The power of the personal narrative is strong as evidenced by posts from colleagues such as Shannon Smith and Chris Wjer. Both blogs give open access to feelings of disappointments, broken dreams and the strength to find your own set of beliefs. As educators we must embrace this message, and find our way through a system strewn with standards, competitions, and races that exclude and make judgments, despite all rhetoric and research to disprove this approach.
And we need to value differences and change, and give our students a chance to make their opinions about their world, and what it is they want to do with it, heard.
One such student was my son, who breezed through high school with his gaggle of friends, who I called the Lost Boys.

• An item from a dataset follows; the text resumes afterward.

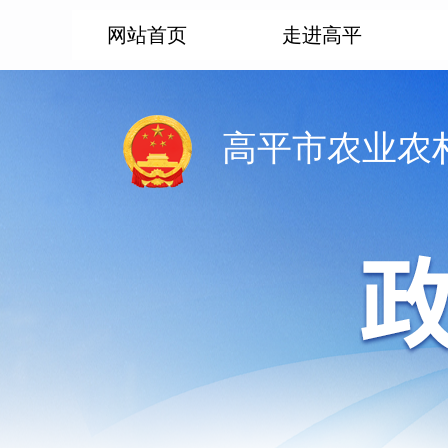
网站首页
走进高平
高平市农业农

There were bright, articulate and totally disengaged for four years. In a French Immersion academic program, he played the game well enough to get admitted to university. (Disclaimer, I filled out his application form). As a teacher, and an academic learner, I assumed all was going according to (MY) plan.
But this was the boy who told me in Kindergarten he wasn’t going to the “grades”. And he literally didn’t. First day Grade 1 was a mess.
Robert knew what he wanted to do, unlike many of his friends. He started working as a carpenter, did the go west young man thing, thankfully came home in one piece (!) and entered an apprentice program. Today he is a licensed carpenter and owns his first fixer-upper in a neighbourhood on the move. He is 23.
What this child has taught me is to see others through their own lens, and do what I can to enable that path, not the one that works for me.
If I can do that for other children, then I will be doing what I love to do.